The Figmentation of Cyber Aquaintances

In all of cyberspace, there exists more humans than anyone could imagine. Anyone but someone from my country. For my people, as you most assuredly know, are many. It is possible that India is the only country outnumbering the denizens of cyberville.

Having spent my childhood and beyond there, perusing the marketplace, mingling with the mindless peasants that would walkabout like wandering weasels woefully practicing and honing their meandering ability, I know a thing or two, but honestly a lot more than that, about people.

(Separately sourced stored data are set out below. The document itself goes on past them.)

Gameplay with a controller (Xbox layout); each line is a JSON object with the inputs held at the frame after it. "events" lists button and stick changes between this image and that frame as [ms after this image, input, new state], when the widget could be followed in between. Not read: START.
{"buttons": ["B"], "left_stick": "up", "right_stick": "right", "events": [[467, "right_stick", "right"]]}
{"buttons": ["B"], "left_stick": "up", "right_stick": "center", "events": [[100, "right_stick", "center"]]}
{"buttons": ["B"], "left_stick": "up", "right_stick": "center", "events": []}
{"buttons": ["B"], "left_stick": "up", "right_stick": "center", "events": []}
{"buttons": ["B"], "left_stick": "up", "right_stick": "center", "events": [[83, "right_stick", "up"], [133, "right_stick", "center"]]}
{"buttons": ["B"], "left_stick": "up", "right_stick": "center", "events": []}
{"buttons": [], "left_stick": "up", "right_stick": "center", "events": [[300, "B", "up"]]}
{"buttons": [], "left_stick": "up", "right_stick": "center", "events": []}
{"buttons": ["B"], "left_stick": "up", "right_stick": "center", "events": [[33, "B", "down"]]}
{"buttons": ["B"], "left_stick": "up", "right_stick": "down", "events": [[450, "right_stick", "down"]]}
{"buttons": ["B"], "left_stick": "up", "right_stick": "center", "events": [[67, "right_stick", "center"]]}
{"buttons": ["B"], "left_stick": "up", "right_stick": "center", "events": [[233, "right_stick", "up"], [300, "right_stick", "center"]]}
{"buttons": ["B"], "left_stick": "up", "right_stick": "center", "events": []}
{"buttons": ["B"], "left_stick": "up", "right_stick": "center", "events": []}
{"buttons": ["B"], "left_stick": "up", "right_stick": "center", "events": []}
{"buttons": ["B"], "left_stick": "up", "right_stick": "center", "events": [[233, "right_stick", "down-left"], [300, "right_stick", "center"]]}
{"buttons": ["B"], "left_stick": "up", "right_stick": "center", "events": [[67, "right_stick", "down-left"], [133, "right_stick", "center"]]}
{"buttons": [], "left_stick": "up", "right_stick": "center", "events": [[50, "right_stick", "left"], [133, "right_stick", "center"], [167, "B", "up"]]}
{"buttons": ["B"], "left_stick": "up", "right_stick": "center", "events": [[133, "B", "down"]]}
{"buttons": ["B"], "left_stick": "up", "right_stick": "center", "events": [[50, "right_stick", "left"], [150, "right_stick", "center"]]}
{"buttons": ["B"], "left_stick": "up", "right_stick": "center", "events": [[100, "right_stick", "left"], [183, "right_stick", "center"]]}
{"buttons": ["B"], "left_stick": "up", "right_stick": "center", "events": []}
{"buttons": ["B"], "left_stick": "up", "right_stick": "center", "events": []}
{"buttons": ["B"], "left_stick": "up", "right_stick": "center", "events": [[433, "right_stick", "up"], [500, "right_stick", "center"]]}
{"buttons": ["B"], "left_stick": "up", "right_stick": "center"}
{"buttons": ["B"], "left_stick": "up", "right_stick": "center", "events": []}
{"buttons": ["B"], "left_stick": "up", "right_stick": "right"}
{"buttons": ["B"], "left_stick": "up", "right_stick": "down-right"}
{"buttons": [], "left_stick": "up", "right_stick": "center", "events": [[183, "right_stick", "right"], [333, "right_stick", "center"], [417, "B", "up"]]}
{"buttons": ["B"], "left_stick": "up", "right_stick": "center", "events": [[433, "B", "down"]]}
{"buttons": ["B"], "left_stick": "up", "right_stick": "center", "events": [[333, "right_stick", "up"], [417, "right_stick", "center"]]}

And yet the congregation of many outside my home, filling the streets of my town, had not prepared me for the society I would meet on the Internet. How could they? They had no knowledge, no concept, of cyberspace. They could not hide behind an anonymous Internet Protocol number as they strike out with razor-sharp wit lashing at lightening-speed, accounting for typing and a read-over prior to hitting enter, mind you.

No, these were what one may call real people. They were not merely figments of a cyber imagination, frolicking in the mind of a computerized community serving as a cognitive center of cyber-thoughts and pseudo-actions.

Living life is easy with eyes closed, yet even easier when all senses are interpreted, relayed, through computerized circuitry, supplying us with the reality which we want to see. And in this reality, how many friends can one truly possess? Would it depend on merely the size of one’s database? Or how loosely one defines ‘friend’?

I would confess to you that I have many cyber acquaintances myself, and yet, where are they now? For when one is sporked to a ceiling, there is no digital means for stepping in to lend a hand. One cannot take a bullet for their companion when their only means of connection is a telephonic circuit. Would a true friend, a non-figment, sit idly by and perhaps even laugh out loud at my humiliating situation? Would they perhaps roll on the floor and laugh their posterior off? I would think not. Yet the course of action for a digital buddy is greatly limited by his or her emoticon set.

It is now that I find myself realizing the true falsehood of this medium of a so-called social outlet. And yet, as it seems computers often do, it mirrors reality, human life and mentality, so well.

For if these figment friends are merely a numeric ghost of ones and zeros, then too might each and every real person, of flesh and blood, be a mental phantom created by one’s very own brain itself. And while we may strive to interact with these supposed people, can we? Do they exist? Or are they, as are the cyberville residents, figments of a macrocosmic mechanism?